Depuis un mois le siége durait sans interruption, quand un assaut général fut fixé pour le 16 juin. Mais cette fois encore les Turcs rencontrèrent une résistance opiniâtre. Les assiégés faisaient pleuvoir sans cesse une grêle de pierres et de traits. Des cercles de bois, enveloppés de coton et de chanvre, et trempés ensuite dans des chaudières pleines d’huile et de bitume, étaient lancés avec des pinces de fer au milieu des ennemis, qui étaient forcés d’aller se précipiter dans la mer pour n’être point brûlés vifs. Après six heures d’un combat opiniâtre, les généraux turcs, voyant périr leurs plus braves soldats, firent sonner la retraite. Les assiégés avaient toutefois fait des pertes considérables: le chevalier de Médran et presque tous ses confrères furent tués.

Le lendemain, les pachas étaient allés visiter les travaux, lorsqu’un boulet de canon, parti du château Saint-Ange, tomba à quelques pas d’eux, et fit voler un éclat de pierre qui blessa mortellement Dragut. Un autre boulet emporta Soli Aga, qui était aux côtés de Mustapha. Ce général, sans témoigner la moindre émotion, continua de donner ses ordres, et fit commencer, sous ses yeux, un rempart pour mettre ses troupes à l’abri des batteries du château Saint-Ange. En ce moment un soldat chrétien, qui s’échappait du fort, apprit a Mustapha que les assiégés ne se défendaient avec tant de courage, que parce qu’ils étaient ravitaillés continuellement par des secours qui leur venaient du Grand-Bourg. A l’aide d’un chemin couvert, qui fut élevé aussitôt, les Turcs coupèrent les communications. Ils donnèrent un troisième assaut au fort Saint-Elme; enfin un quatrième emporta la place.

Après la prise du fort Saint-Elme, les Turcs établirent six batteries contre le château Saint-Ange, le bourg et l’île de la Sangle, et poussèrent leurs tranchées jusqu’au bord du fossé Saint-Michel. En ce moment même, Hassan, pacha d’Alger, arrivait à Malte avec sa flotte et deux mille cinq cents hommes. Hassan, qu’une grande réputation de valeur avait précédé, se chargea de l’attaque de l’éperon Saint Michel. Trois fois les Algériens plantèrent leurs étendards sur la brèche; mais après cinq heures d’efforts inutiles ils furent repoussés et Hassan fit sonner la retraite. Deux mille janissaires perdirent la vie dans cet assaut. Du côté des assiégés, les chevaliers de Guiney, de Simiane et plus de deux cents soldats, restèrent sur la place.

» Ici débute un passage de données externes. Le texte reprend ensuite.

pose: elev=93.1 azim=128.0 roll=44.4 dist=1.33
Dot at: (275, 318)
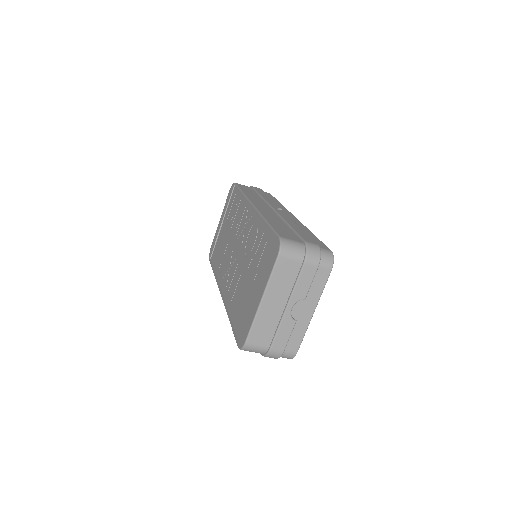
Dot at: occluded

Tandis que ce terrible assaut se donnait, une partie des Algériens, commandés par Candelissu, khalifat deHassan, attaquaient l’éperon Saint-Michel du côté de la mer, et parvenaient, malgré la résistance des chevaliers, à planter sept de leurs étendards sur le parapet. Le grand-maître découvrit du Grand-Bourg le péril des assiégés, et envoya sur des barques le commandeur de Gion à leur secours. Ce brave chevalier fondit avec sa troupe sur les Algériens, déjà vainqueurs, les précipita du haut du parapet, et, les poursuivant jusque sur le rivage, massacra tous ceux qui ne purent s’embarquer assez promptement. Les pachas assemblèrent aussitôt un conseil extraordinaire, et après plusieurs délibérations tumultueuses, fatigués de tant de résistance, ils finirent par abandonner le siége. Cependant, avant de se rembarquer, ils firent une descente sur un autre point de l’île et s’avancèrent jusqu’à la Cité Notable, mais ayant rencontré l’armée chrétienne, ils furent encore une fois battus, et regagnèrent à la hâte leurs vaisseaux. La flotte ottomane mit alors à la voile pour Constantinople, et rentra pendant la nuit dans le port, honteuse de sa défaite. De son côté, Hassan reprit la route d’Alger. Pendant quelques années, la Méditerranée jouit d’une paix qu’elle ne connaissait plus depuis longtemps.